To begin with, Gunthar had felt as trapped by the press of bodies around him as he had during the mutant attack last night. This was almost worse, in fact, because he didn’t know what he was running from this time. He had no idea when or how or from which direction a threat might come, let alone how he might avoid it if it did.
By now, however, he had settled into the rhythm of putting one foot in front of the other, and his nerves had been numbed by tedium. He hadn’t heard any explosions or screams for almost an hour. Whatever was happening in Hieronymous City, hopefully the worst of it was over. Gunthar wondered how much further it was to the city walls, and then over them to the space port.
It had already been a long day. He had spent the afternoon with one proctor official after another, then with a couple of PDF officers. He had related the story of the artefact in the mine tunnel over and over again, omitting the part where he had fled like a coward. Returning to his office, he had received a call from the Governor himself and had told the story one more time. He had felt important for a while, the centre of all this attention. Then he had just felt tired.
He had spent the evening organising the mine shutdown, as the Governor had instructed. Each of his foremen had had questions, but Gunthar had been told to say as little as possible so as not to panic them. “I know about as much as you do,” he had assured them, “but I’m s
ure this is just a precautionary measure.”
He had sent Kreuz home. Alone at his desk and undisturbed by the chiming of the comm-link terminal, Gunthar had felt his eyelids growing heavy and remembered that he hadn’t slept in thirty-six hours. The next thing he recalled was waking in a pitch black room, to the sound of amplified voices from outside.
He had had to grope his way to the stairwell, knocking his ankle and skinning his knee in the process. He had climbed two floors to the nearest skyway, where PDF soldiers had instructed him to join a guided human convoy, ten people wide and more than sixty deep. The whole of the city was being evacuated but, when Gunthar had asked why, he had been told: “I know about as much as you do, sir. I’m sure this is just a precautionary measure.”
Progress thus far had been painfully slow. The convoy stopped at every tower for the soldiers to employ their loudhailers and wait for more bewildered refugees to join them. Some were unhappy about being herded from their homes in the middle of the night, and there were questions and arguments to deal with. Nevertheless, few people were game to be left behind. The convoy had more than doubled in size, until Gunthar could no longer see how far behind him it stretched.

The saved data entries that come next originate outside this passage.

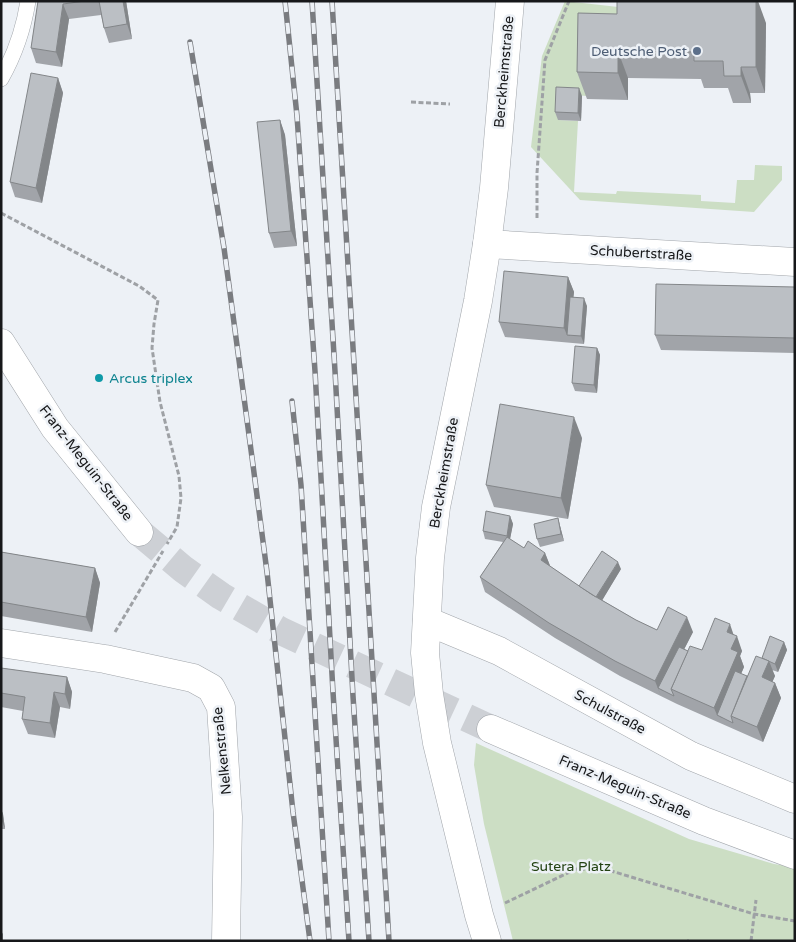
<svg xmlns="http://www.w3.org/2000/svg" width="796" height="942" font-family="'Varela Round',sans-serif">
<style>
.green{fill:#ccdec4}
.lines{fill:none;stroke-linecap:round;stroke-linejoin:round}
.secondary-tunnel{stroke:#cdd0d5;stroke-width:28;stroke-dasharray:28 14;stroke-linecap:butt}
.lane-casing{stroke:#a1a5aa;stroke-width:16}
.street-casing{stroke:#a1a5aa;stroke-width:29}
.secondary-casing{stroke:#a1a5aa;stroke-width:29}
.path{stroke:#9ea1a5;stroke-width:3;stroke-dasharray:5 2.5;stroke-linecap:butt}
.lane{stroke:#fff;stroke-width:15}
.street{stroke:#fff;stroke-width:28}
.secondary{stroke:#fff;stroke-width:28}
.rail-casing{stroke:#7a7c80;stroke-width:5.5}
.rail{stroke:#edf1f6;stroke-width:4;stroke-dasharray:11;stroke-linecap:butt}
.wall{fill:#a1a4a9}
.shaded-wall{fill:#838689}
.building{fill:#bbbfc4;stroke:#838689}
.service-dot{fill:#5c6f8a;stroke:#edf1f6;stroke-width:2}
.culture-dot{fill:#0f9aa8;stroke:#edf1f6;stroke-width:2}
.labels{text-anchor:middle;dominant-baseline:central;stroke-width:5;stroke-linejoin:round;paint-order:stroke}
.service-label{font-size:14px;fill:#4e5e75;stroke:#edf1f6;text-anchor:end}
.street-label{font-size:14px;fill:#17181a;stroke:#edf1f6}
.culture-label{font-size:14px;fill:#0d838f;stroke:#edf1f6;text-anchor:start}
.park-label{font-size:14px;fill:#234212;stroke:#edf1f6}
</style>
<rect width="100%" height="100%" fill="#edf1f6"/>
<g class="green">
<path d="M565 1 627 8 587 96 559 94 558 120 578 121 574 192 616 194 617 191 701 195V201L735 203 737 180H754L755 165 782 166V180L754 212 580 200 531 147 542 56Z"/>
<path d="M476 743 689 839 774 864 795 867V941H513L484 824 474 765Z"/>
</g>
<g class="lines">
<path class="secondary-tunnel" d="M139 532 183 569 221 596 281 631 491 729"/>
<g class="lane-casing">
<path id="lane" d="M1 79C14 56 24 27 28 1"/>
</g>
<g class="street-casing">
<g id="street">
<path d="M487 244 795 262"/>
<path d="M427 621 499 651 691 756 795 799"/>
<path d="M1 643 105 659 193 678 211 688 221 707 228 817 226 941"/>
<path d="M487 941 479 915 437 743 429 694 425 653 430 558 436 507 478 301 487 244 494 188 510 1"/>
</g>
</g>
<g class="secondary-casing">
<g id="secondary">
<path d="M1 343 55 428 139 532"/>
<path d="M491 729 704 821 795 855"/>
</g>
</g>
<g class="path">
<path d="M411 102 450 104"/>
<path d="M1 213 139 286 158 300 154 324 152 348 160 402 179 476 181 498 177 527 167 544"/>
<path d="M537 218V173L545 60 569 1"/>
<path d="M115 632 163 551"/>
<path d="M505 903 576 869 608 870 754 914 795 921"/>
<path d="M687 941H689"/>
<path d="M751 941 756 900"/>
</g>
<use href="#lane" class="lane"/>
<use href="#street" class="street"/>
<use href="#secondary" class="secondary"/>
<g class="rail-casing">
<g id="rail">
<path d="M285 1 297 116 315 371 333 692 349 941"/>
<path d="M312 1 335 371 353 696 369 941"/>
<path d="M332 1 389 941"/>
<path d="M190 42 224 248 253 465 267 572 293 812 310 941"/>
<path d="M292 401 301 485 329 941"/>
</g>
</g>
<use href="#rail" class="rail"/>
</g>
<g class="wall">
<path d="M38 1H126L132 39 109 43 104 28 101 15 69 19 62 67 36 63 31 48Z"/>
<path d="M578 13 766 23 765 93H750L751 103H733L728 88H704L701 79 628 78V100L587 99 577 72Z"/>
<path d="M58 78 63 93 42 203 15 197 10 182Z"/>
<path d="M582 96 581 121 558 120 555 112Z"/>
<path d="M280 120 285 135 297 246 274 248 269 233Z"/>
<path d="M568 277 574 292 573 297 587 306 584 344 505 337 499 322Z"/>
<path d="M795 287V353L661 350 655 335Z"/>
<path d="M597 348 600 355 597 393 575 391 572 383Z"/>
<path d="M582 438 568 519 494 507 486 485Z"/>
<path d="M510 516 513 524 510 539 524 548 545 553 550 566 579 586 621 569 602 600 636 620 657 630 693 632 684 649 688 651 702 650 733 635 742 651 740 656 744 667 741 674 747 676 762 658 784 642 787 650 778 672 772 670 775 676 772 682 775 683 781 698 763 742 677 704 620 676 555 638 485 592 480 577 503 542 485 539 483 531Z"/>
<path d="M558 518 564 541 540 547 537 539Z"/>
<path d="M1 552 95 568 100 583 92 632 1 616Z"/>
<path d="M1 668 67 677 72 692 70 709 60 707 55 738 28 734 22 719 23 711 1 707Z"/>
<path d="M1 809 3 814 5 829H1Z"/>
</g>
<g class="shaded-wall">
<path d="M123 1H126L132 39 127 24Z"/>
<path d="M756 1H758L766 23 765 93 756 67Z"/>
<path d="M63 4 69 19 62 67 56 52Z"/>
<path d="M618 51 628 78V100L618 73Z"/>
<path d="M741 67 750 93 751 103 741 76Z"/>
<path d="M58 78 63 93 42 203 36 188Z"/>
<path d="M579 88 582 96 581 121 578 113Z"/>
<path d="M280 120 285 135 297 246 291 231Z"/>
<path d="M568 277 574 292 570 336 567 335 564 328Z"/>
<path d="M584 298 587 306 584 344 581 336Z"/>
<path d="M597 348 600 355 597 393 594 385Z"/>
<path d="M574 417 582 438 568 519 561 498Z"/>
<path d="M510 516 513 524 509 544 507 536Z"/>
<path d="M558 518 560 526 564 541 561 534Z"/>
<path d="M545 553 551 568 541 560Z"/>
<path d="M618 562 621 569 597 609 594 601Z"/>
<path d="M95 568 100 583 92 632 86 617Z"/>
<path d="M687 617 693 632 663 691 658 688 661 696 655 681Z"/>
<path d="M730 624 735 639 737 636 742 651 740 656 744 667 722 718 717 715 714 708 731 649 727 632Z"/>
<path d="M784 642 787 650 778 672 775 664Z"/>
<path d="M769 661 775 676 768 692 762 677Z"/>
<path d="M67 677 72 692 70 709 65 694Z"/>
<path d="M775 683 781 698 763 742 757 727Z"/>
<path d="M54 692 60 707 55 738 50 723Z"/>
<path d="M1 809 3 814 5 829 1 819Z"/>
<path d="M1 931 3 934V941H1Z"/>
</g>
<g class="building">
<path d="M38 1H85L63 4 56 52 31 48Z"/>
<path d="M99 1H123L127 24 104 28Z"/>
<path d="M617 1H756V67H741V76H724L723 61H694V52L618 51V73L577 72 578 13 617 14Z"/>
<path d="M31 73 58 78 36 188 10 182Z"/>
<path d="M556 87 579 88 578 113 555 112Z"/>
<path d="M280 120 291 231 269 233 257 122Z"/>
<path d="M504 271 568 277 564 328 499 322Z"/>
<path d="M656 284 795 287V338L655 335Z"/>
<path d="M570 297 584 298 581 336 567 335Z"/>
<path d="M575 346 597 348 594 385 572 383Z"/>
<path d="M500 404 574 417 561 498 486 485Z"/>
<path d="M486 511 510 516 507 536 483 531Z"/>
<path d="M558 518 561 534 537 539 534 524Z"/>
<path d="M507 537 524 548 528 541 545 553 541 560 591 594 636 620 657 630 668 607 687 617 655 681 615 661 549 623 480 577Z"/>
<path d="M602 551 618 562 596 597 579 586Z"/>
<path d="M1 552 95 568 86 617 1 602Z"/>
<path d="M715 618 730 624 727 632 737 636 731 649 738 652 714 708 671 689 690 646 702 650Z"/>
<path d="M770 636 784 642 775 664 762 658Z"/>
<path d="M679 647 688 651 671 689 674 696 658 688Z"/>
<path d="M756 656 769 661 762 677 775 683 757 727 731 716Z"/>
<path d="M1 668 67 677 65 694 54 692 50 723 22 719 25 697 1 693Z"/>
<path d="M735 671 747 676 731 716 733 723 717 715Z"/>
</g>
<circle class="service-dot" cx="697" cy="51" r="5"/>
<circle class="culture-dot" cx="99" cy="378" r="5"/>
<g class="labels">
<g class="service-label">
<text x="687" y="51">Deutsche Post</text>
</g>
<g class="street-label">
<text transform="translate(504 72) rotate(-85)">Berckheimstraße</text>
<text transform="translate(641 253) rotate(3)">Schubertstraße</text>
<text transform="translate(86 463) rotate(52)">Franz-Meguin-Straße</text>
<text transform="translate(444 473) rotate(-80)">Berckheimstraße</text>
<text transform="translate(610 712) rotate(28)">Schulstraße</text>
<text transform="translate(222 751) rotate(-96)">Nelkenstraße</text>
<text transform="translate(625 787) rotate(23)">Franz-Meguin-Straße</text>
</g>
<g class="culture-label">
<text x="109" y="378">Arcus triplex</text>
</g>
<g class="park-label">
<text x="571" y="866">Sutera Platz</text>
</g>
</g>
<rect width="796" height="942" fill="none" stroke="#17181a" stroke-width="5"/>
</svg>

He heard a trooper talking on his vox-handset, and was pleased that at least they weren’t totally cut off from the rest of the world. The trooper gave the convoy’s position, and received directions in return. It seemed they would have to take a diversion, because… Gunthar wasn’t sure if he had heard that right. A skyway down? What did that mean? How was that even possible?

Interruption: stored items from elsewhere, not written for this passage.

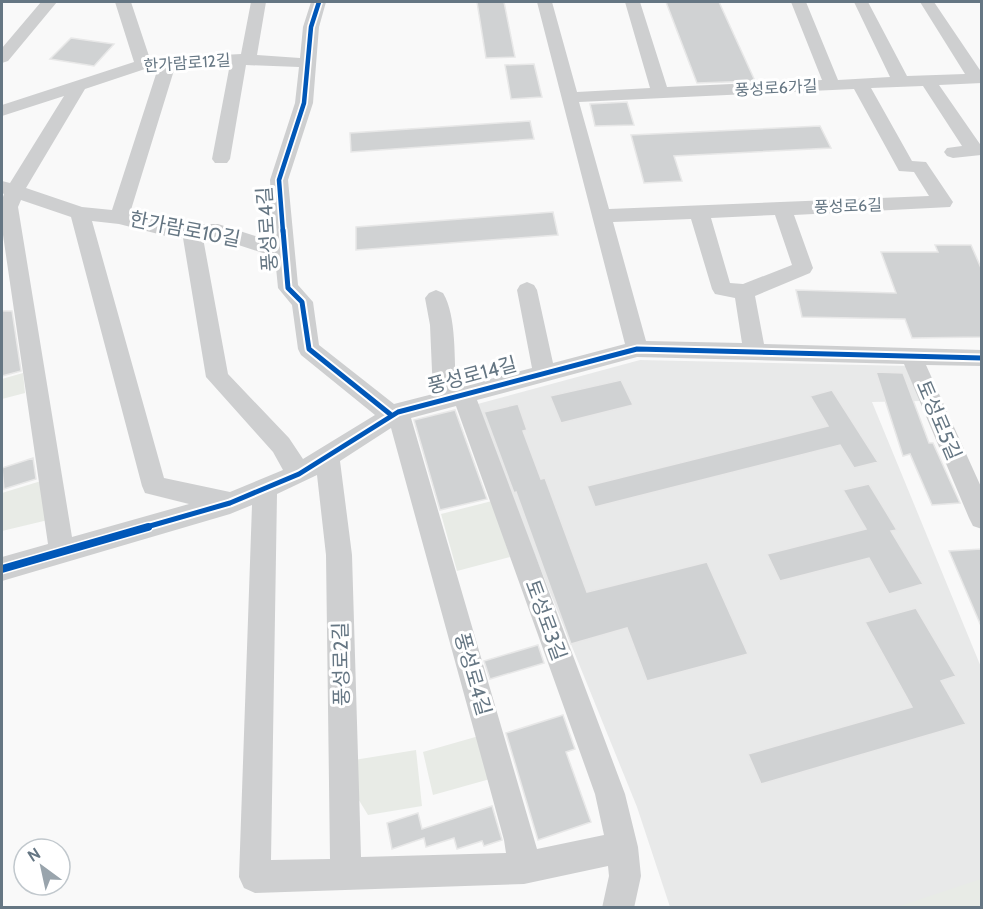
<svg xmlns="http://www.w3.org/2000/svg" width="983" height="909" font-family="Cabin,'Noto Sans KR',sans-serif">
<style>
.built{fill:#e8e9e9}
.green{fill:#e8ebe6}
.building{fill:#d0d2d3;stroke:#e8e8e8;stroke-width:1.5}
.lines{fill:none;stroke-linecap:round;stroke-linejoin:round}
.minor{fill:#cecfd0;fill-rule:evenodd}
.cycleway-far2-casing{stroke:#fff;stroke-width:8}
.cycleway-far1-casing{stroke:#fff;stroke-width:9}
.cycleway-casing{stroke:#fff;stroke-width:11}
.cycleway-far2{stroke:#0057b8;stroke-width:4.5}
.cycleway-far1{stroke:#0057b8;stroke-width:5}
.cycleway{stroke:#0057b8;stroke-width:8}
.labels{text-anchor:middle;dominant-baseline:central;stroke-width:6;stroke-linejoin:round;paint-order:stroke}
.far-street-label{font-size:16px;fill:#657683;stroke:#fff}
.street-label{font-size:20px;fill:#657683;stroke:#fff}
</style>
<rect width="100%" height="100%" fill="#f9f9f9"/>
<path class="built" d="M640,360L909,366L920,401L872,402L981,667V907H670L637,807L474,405Z"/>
<path class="green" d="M23,373L25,393L2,399V379Z
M41,481L48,520L2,531V493Z
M492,501L510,557L457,571L441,514Z
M479,736L490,779L433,795L423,752Z
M416,750L422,806L368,815L357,797L354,760Z
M981,879V907H897Z"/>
<path class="building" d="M477,2H504L515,57L486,58Z
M666,2H719L755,81L697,83Z
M71,38L114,44L94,66L50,59Z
M534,64L542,97L511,99L505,65Z
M627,102L634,125L595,126L590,104Z
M530,121L534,139L351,152L350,133Z
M820,126L831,148L674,156L682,181L644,183L631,135Z
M553,212L558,235L356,250V227Z
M935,245H971L981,268V337L912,338L905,319L802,317L796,290L896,293L881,252H938Z
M2,311H12L21,371L2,376Z
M876,372L903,373L929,443H933L960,503L932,505L910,454L903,456Z
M621,380L633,405L561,423L550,396Z
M832,390L878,462L854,468L840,445L595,507L587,486L828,426L810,396Z
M518,404L527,430L523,431L541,479L545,478L587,592L707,562L748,654L647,681L627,628L571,644L516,492L514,493L484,412Z
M455,410L487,499L440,510L414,420Z
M33,458L36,479L4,489L2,468Z
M869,484L897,530L891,531L923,584L889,594L869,558L780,581L767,554L866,529L843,490Z
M981,549V626L949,551Z
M916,608L956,676L941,681L966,724L761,784L748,754L912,707L865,622Z
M538,645L544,663L490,679L484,661Z
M563,715L575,749L566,752L591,822L538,840L506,733Z
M492,806L502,840L484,846L482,841L457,849L454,838L426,847L424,838L392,849L387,823L418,813L422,829Z"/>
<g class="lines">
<path class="minor" d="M41,2H57L8,61L2,63V48Z
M115,2H131L150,59L241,54L251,2H266L257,55L300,58L303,27L311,2H326L319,27L313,103L288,180L298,285L313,302L319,345L394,404L433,394L430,325L425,298L429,293L436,290L443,293C457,316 454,361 456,388L532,368L517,290L520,285L527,282L534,285L537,290L553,363L625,344L537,2H552L577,92L650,88L625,2H640L667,87L822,80L791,2H806L838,80L890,77L854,2H868L907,76L965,74L920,2H934L982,73V83L939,85L982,147L981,155L953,158L947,156L944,152L947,148L962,146L923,86L871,88L912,161L926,162L953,202L950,207L794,215L813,268L810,273L755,296L764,344L982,350V366L926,365L982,489V529L973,526L969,518L904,364L637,357L477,400L625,794L638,847L641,876L634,908H602L609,876L608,866L524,884L255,893L244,888L239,877L252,505L230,514L2,581V557L48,544L2,228V200L4,194L2,193V181L10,183L64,96L2,116V105L134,62ZM230,64L212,159L215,163H227L230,159L246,65L299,67L295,103L270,180L274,242L218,224H174L130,213L175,67ZM158,68L112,210L82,207L26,188L85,89L145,69ZM854,89L899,171L914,172L929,196L609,209L579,102ZM21,200L71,217L142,486L145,493L189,504L72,537L18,207ZM775,215L792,265L743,284L730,283L711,218ZM691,219L712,289L715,294L735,298L742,343L646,341L613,222ZM92,221L119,224L174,238H183L206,377L273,452L283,470L230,492L164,478ZM203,238H217L275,257L278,288L292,305L298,349L301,355L375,415L303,459L289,438L228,374ZM456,406L595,794L604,835L537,849L411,418ZM391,428L504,840L506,853L361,857L352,555L340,461ZM317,475L326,555L330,859L271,860L277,494Z"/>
<g class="cycleway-far2-casing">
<path id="cycleway-far2" d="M283,232L279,180L304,103L311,27L319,2"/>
</g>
<g class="cycleway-far1-casing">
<path id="cycleway-far1" d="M283,230L288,288L302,302L309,349L390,414
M143,528L230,503L299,474L398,412L637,349L982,358"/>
</g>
<g class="cycleway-casing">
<path id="cycleway" d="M2,569L148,527"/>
</g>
<use href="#cycleway-far2" class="cycleway-far2"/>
<use href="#cycleway-far1" class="cycleway-far1"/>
<use href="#cycleway" class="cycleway"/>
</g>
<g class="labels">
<g class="far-street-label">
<text transform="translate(187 63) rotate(-4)">한가람로12길</text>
<text transform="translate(776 88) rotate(-3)">풍성로6가길</text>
<text transform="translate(848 206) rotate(-2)">풍성로6길</text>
</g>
<g class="street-label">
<text transform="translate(185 229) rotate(11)">한가람로10길</text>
<text transform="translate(267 229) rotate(-94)">풍성로4길</text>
<text transform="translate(472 375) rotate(-15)">풍성로14길</text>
<text transform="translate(939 420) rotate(67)">토성로5길</text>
<text transform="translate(546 620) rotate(70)">토성로3길</text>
<text transform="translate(341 664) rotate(-91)">풍성로2길</text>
<text transform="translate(473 674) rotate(74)">풍성로4길</text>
</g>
</g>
<rect width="983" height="909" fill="none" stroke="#657683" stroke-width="6"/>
<g transform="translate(42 867) rotate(327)"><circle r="28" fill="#ffffff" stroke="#c1c8cd" stroke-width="1.5"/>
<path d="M0-4.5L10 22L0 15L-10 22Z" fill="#99a4ac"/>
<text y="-9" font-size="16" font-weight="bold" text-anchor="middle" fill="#657683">N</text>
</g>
</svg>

The nocturnal cold had sunk into his bones. He rubbed his arms through the fabric of his grey work tunic, but it didn’t help much. He wished he had put on a coat that morning, but then he could hardly have known the day would end like this. For that matter, there were several things he wished he could have collected from his hab before… He suppressed that thought. Everything would be all right, Gunthar told himself. The Emperor would provide.